Comcast Plays Censor, Again
Comcast is already infamous for playing favorites with Internet content, but the multimedia giant’s discriminatory practices extend to far more than the Web.
Comcast’s holdings are vast, and include broadcast cable and radio stations across the country. While the corporation is constantly in the limelight for its crimes against Internet users, Comcast also rejects advertisers and news anchors who don’t reflect their views.
This week, Comcast refused to air ads that criticize Rep. Chris Carney (D-Pa) for supporting a bill that increases President Bush’s warrantless wiretapping powers on the American public, and grants amnesty to the communications companies who bowed to the administration. The ads were created by the Blue America PAC, who submitted the ads to media outlets in Carney’s district; other outlets accepted the advertisement.

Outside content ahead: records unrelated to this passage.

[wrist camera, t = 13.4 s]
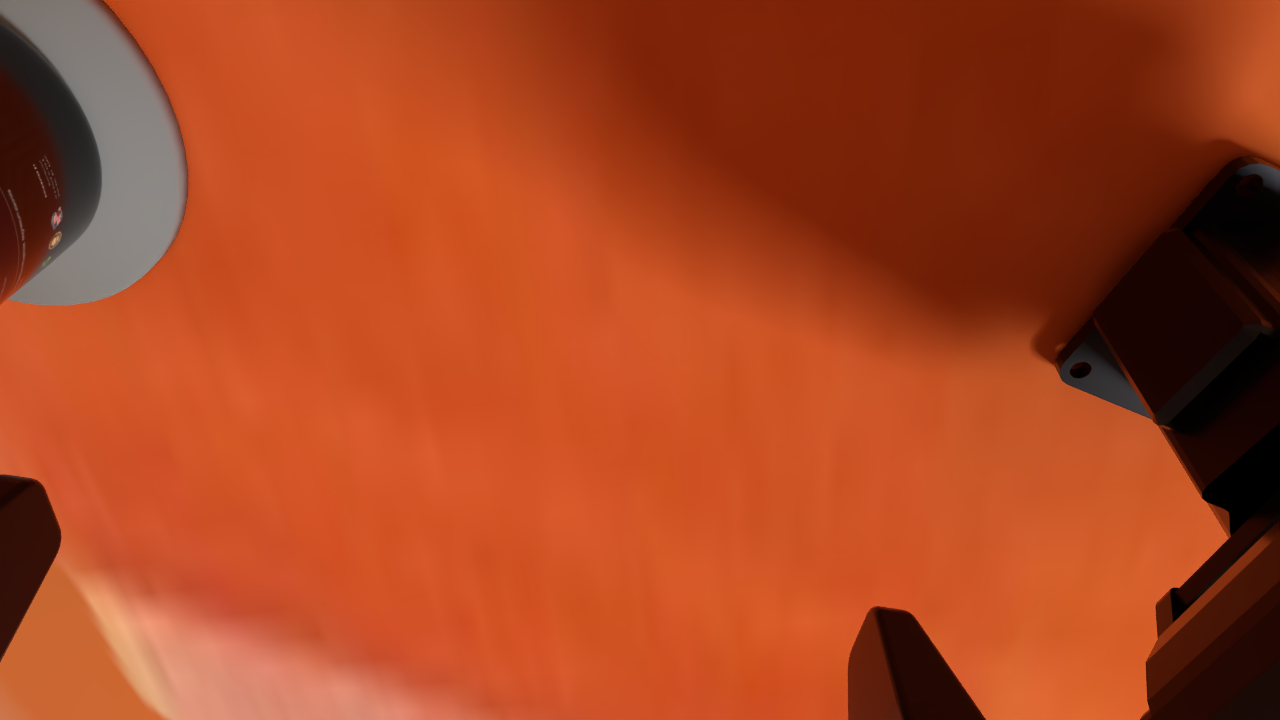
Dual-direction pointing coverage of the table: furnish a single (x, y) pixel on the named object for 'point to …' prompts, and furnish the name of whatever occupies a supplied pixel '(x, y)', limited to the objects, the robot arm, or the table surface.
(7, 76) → the supplement bottle
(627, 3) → the table surface
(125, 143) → the coaster
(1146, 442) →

So just why would Comcast, always eager for advertising dollars, reject this ad? Perhaps you remember that Comcast – also a phone company — played a role in the Bush administration’s illegal spying program. And the ads also emphasize that Comcast was a major donor to Carney in a “you scratch my back, I’ll scratch yours” fashion so typical of Big Media largesse in Washington.
What’s most disconcerting about Comcast’s ad blackout is that it underscores the behemoth’s wide reaching power to determine what Americans read, watch, and see. Media consolidation has become so extreme, a company can now have its fingers in every cookie jar – TV, radio, Internet, telecommunications – and no one is shutting the lid. The repercussions of such extensive media ownership are incredibly dangerous — Comcast can literally stifle dissent and political discourse.
And just as Comcast ignores finger-pointing ads, it also snubs journalists who fall out of step with the company’s lax expectations of its reporters – which of course means asking tough questions and adhering to high standards of journalism. Last month, longtime TV newsman Barry Nolan was fired by Comcast after he objected publicly to a journalism award handed to Bill O’Reilly. “I got fired from my job on a news and information network for reporting demonstrably true things in a room full of news people,” Nolan wrote in a ThinkProgress blog post.